Douglas, can you briefly walk us through your story – how you started and how you got to where you are today.
I grew up in a suburban Rhode Island town called Slatersville, wedged between two sisters as the middle child. I was, and still am, relatively shy and introverted. As a child my imagination was always brewing up a story or scenario, but I rarely worked up the courage to share it with others. I think I still fall under the category of a daydreamer. I made the decision that I wanted to become an artist when I was 19 years old after my father passed away, which at the same time I was also finishing my first photography class at Bridgewater State University. These two events happening in tandem really shifted my focus into allowing myself to spend time being creative and expressive. I began to really consider my own identity in relationship to my father, and generated a lot of self-portraiture during my formative years as an artist.

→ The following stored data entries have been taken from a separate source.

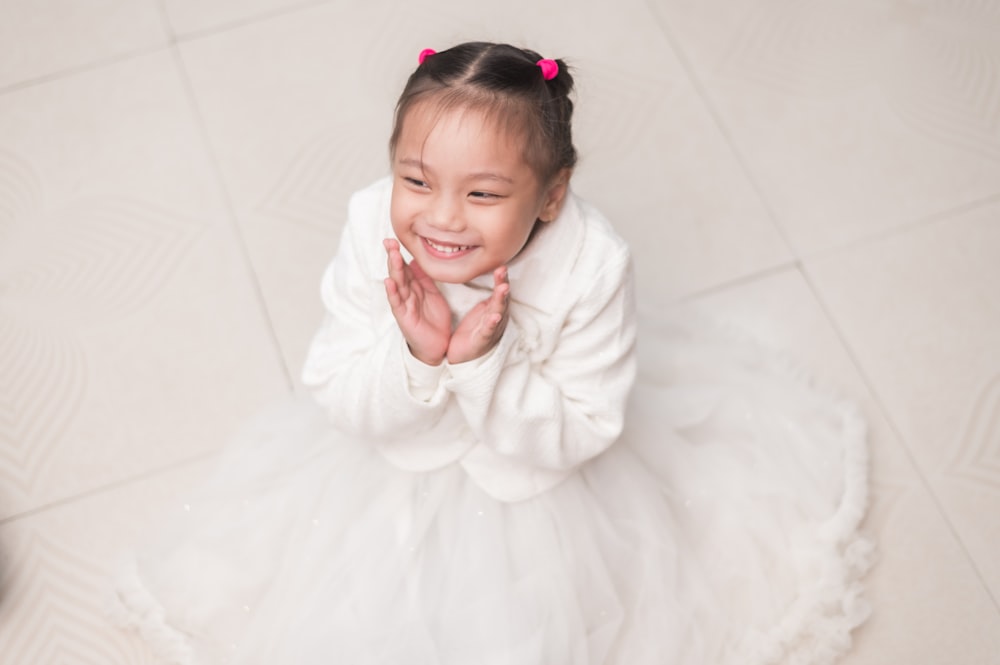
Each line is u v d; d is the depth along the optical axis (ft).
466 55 2.82
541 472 3.73
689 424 4.58
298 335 5.13
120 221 5.47
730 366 4.82
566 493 3.93
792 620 4.21
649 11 6.13
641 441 4.42
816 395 4.80
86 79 5.92
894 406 4.90
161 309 5.20
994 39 5.95
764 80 5.88
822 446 4.65
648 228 5.42
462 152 2.73
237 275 5.30
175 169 5.63
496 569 3.84
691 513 4.44
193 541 4.39
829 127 5.71
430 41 6.02
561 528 3.90
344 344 3.53
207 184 5.58
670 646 4.07
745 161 5.62
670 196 5.52
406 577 3.93
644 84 5.88
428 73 2.83
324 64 5.97
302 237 5.40
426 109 2.75
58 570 4.51
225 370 5.04
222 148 5.69
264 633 4.10
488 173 2.75
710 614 4.18
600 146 5.67
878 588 4.45
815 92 5.83
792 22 6.07
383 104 5.82
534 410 3.25
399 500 3.90
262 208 5.50
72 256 5.36
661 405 4.56
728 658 4.14
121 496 4.70
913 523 4.59
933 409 4.88
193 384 5.00
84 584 4.48
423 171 2.79
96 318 5.17
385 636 3.90
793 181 5.55
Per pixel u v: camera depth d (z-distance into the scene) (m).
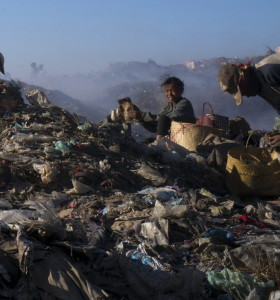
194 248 4.38
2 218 4.32
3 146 6.39
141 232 4.50
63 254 3.68
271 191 6.10
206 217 4.97
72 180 5.55
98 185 5.67
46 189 5.48
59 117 7.71
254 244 4.31
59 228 3.86
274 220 5.15
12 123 7.25
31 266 3.40
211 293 3.71
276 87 4.50
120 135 7.54
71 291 3.39
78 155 6.28
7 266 3.43
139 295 3.56
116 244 4.30
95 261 3.76
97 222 4.73
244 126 8.58
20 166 5.68
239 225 4.90
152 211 4.92
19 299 3.29
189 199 5.46
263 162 6.44
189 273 3.70
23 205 4.90
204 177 6.50
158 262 3.98
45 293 3.38
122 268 3.68
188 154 7.18
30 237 3.72
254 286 3.71
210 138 7.61
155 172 6.11
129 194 5.51
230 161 6.22
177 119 8.31
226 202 5.48
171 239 4.53
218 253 4.23
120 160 6.50
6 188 5.38
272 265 4.03
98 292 3.40
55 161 5.98
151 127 8.87
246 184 6.06
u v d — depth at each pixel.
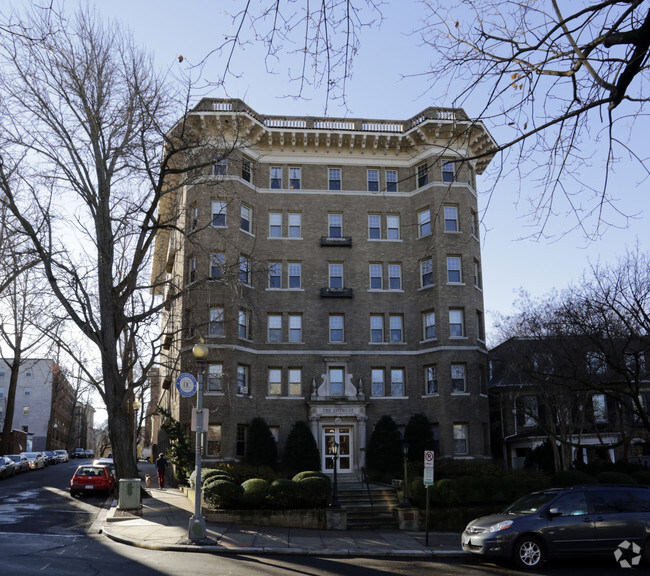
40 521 20.53
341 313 38.03
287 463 33.78
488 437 36.25
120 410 26.08
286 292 37.91
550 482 24.75
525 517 14.72
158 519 20.75
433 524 21.91
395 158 40.16
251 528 20.08
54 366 42.91
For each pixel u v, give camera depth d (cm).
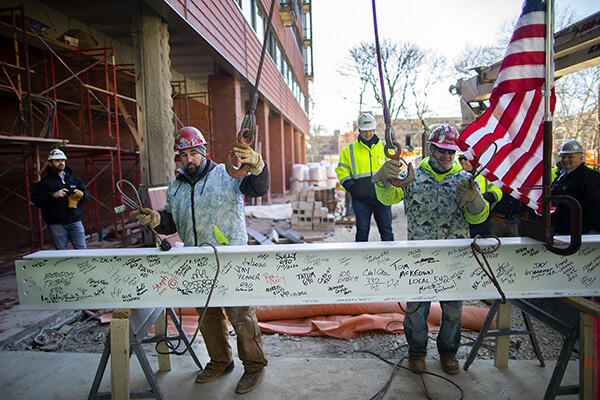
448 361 265
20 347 327
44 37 627
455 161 264
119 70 868
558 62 469
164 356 276
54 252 208
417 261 204
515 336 334
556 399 234
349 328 345
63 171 516
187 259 204
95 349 326
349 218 1025
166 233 254
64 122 771
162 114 584
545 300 216
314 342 335
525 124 218
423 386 248
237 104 1036
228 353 267
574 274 206
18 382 267
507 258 205
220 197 241
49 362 293
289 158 2202
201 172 249
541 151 216
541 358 271
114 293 208
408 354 290
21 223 680
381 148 434
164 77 589
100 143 877
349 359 286
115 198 737
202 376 260
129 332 202
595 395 178
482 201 229
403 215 1087
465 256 205
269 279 205
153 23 572
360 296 205
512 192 221
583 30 414
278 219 1104
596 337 179
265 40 189
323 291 205
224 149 1026
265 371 270
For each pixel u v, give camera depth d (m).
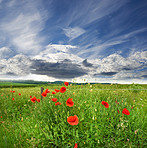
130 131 2.47
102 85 7.62
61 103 3.13
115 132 2.44
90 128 2.48
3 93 6.80
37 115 3.27
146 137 2.36
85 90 4.31
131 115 2.95
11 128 2.85
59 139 2.35
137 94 6.46
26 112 4.45
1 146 2.27
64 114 2.87
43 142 2.37
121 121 2.55
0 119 3.60
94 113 2.69
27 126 2.97
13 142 2.41
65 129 2.56
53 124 2.75
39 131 2.61
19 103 5.54
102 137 2.41
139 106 4.42
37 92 7.07
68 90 4.07
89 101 3.39
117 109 3.25
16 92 7.54
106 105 2.74
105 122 2.65
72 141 2.32
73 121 2.07
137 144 2.31
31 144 2.35
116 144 2.24
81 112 2.78
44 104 3.52
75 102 3.27
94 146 2.33
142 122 2.67
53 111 3.09
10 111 4.61
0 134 2.71
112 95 4.70
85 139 2.43
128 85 9.23
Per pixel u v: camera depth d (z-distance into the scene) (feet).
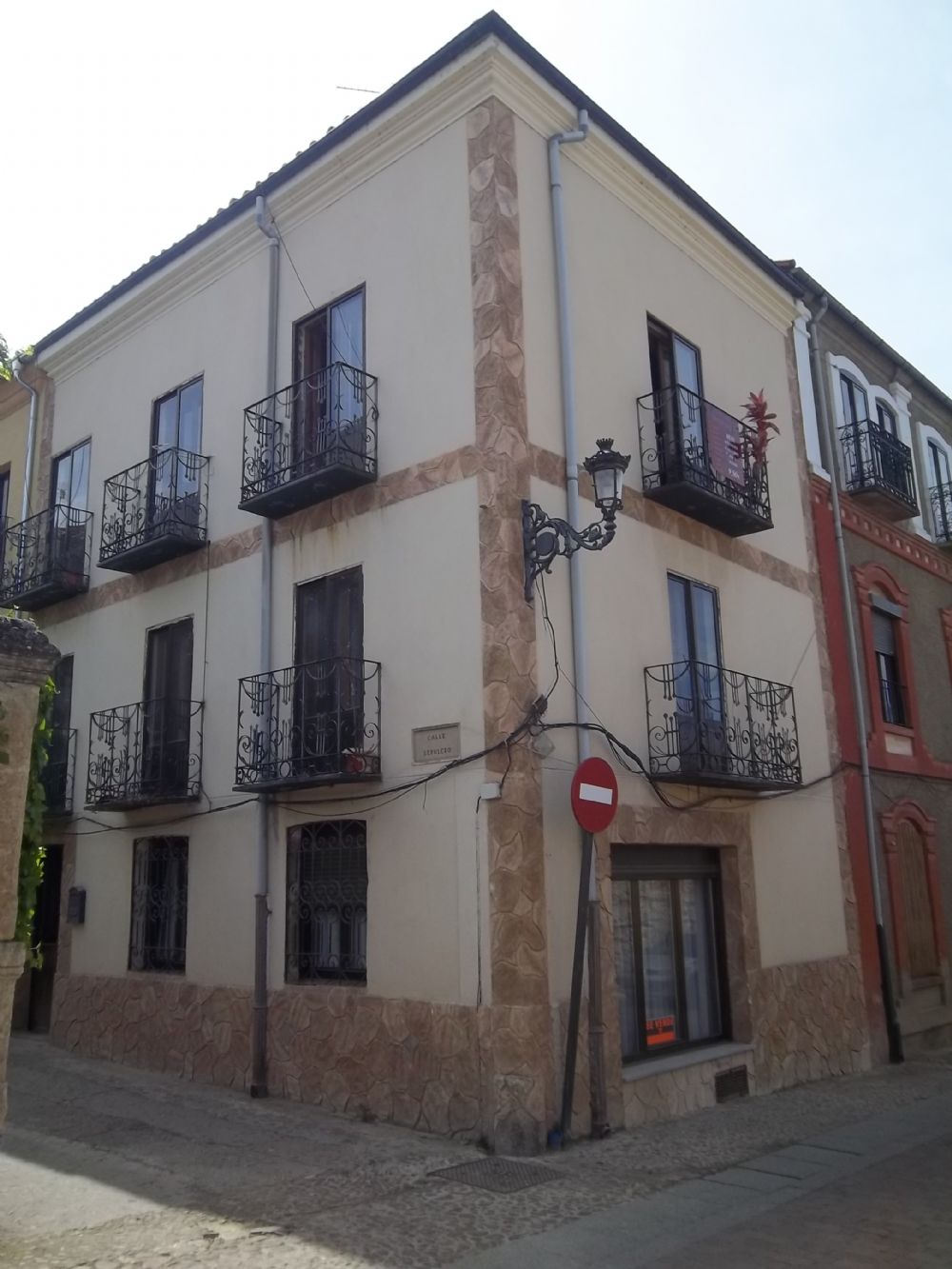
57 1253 18.75
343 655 33.14
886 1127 29.60
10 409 52.37
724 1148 26.89
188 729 37.81
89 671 43.55
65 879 42.52
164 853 38.65
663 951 33.53
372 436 33.19
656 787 32.50
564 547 29.73
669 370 38.01
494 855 27.45
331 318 35.78
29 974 44.86
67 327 47.37
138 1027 37.09
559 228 32.91
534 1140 25.76
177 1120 28.94
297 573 34.96
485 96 31.94
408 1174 23.90
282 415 36.58
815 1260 18.69
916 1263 18.54
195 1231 19.98
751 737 35.58
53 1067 36.78
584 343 33.45
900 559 52.42
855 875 42.65
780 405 44.80
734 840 36.14
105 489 44.50
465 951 27.71
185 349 41.81
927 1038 44.83
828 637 44.57
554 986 27.35
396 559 31.78
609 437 33.78
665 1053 32.63
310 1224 20.44
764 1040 35.37
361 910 31.07
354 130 35.14
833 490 46.78
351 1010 30.09
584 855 27.71
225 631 37.24
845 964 40.70
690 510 36.42
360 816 31.07
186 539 38.34
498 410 29.86
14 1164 24.68
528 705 28.45
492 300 30.55
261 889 33.32
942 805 50.52
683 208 38.81
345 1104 29.68
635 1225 20.57
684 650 35.68
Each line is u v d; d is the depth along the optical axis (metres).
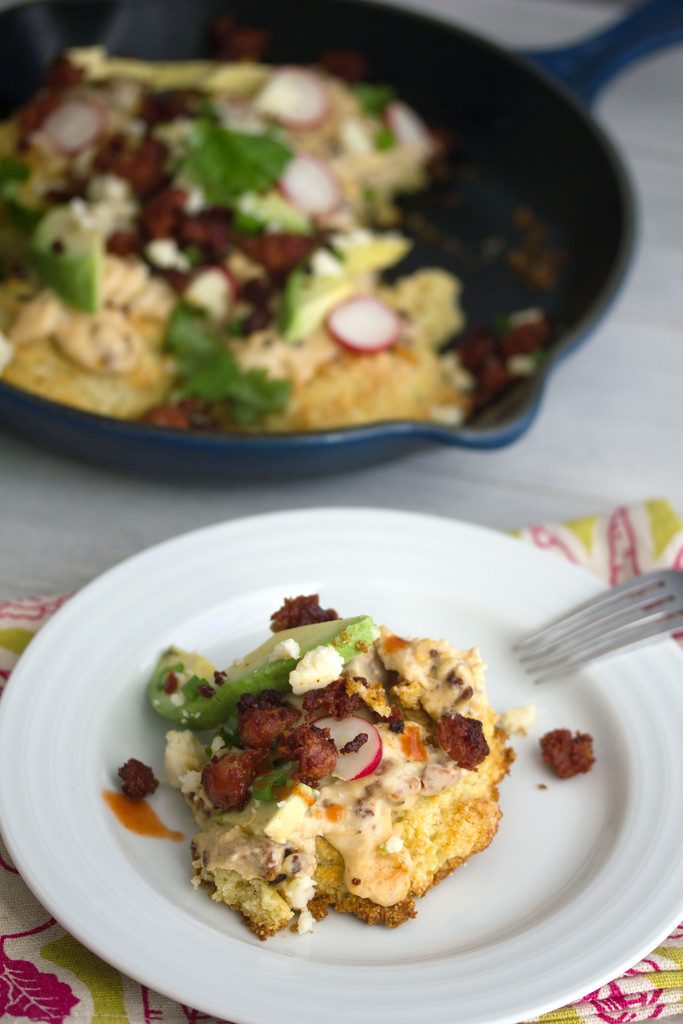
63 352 0.84
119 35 1.04
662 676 0.67
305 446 0.75
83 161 0.92
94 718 0.63
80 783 0.61
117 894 0.58
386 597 0.70
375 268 0.93
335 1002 0.56
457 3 1.28
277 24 1.07
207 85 1.00
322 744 0.59
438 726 0.61
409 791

I think even now much of my work connects back to my father, but now much more fragmented and less blatant to the viewer.
After finishing my BA in Photography from Bridgewater State I relocated to Providence, RI where I began my studio practice at AS220. Providence began to influence and inform my development in the studio in new ways. I began to consider painting more seriously, and I began inhabiting the bench front of the huge Cy Twombly painting at the RISD Museum almost religiously every week. After a few years in Providence I relocated my studio to Mission Hill, Boston during my studies at the School of the Museum of Fine Arts at Tufts University, where I received my MFA in 2017. Now I have returned full circle and currently am a Visiting Lecturer at Bridgewater State University where I am teaching courses in Digital Design and Photography. It is exciting being in the classroom with students during their formative years with exploring art.
Overall, has it been relatively smooth? If not, what were some of the struggles along the way?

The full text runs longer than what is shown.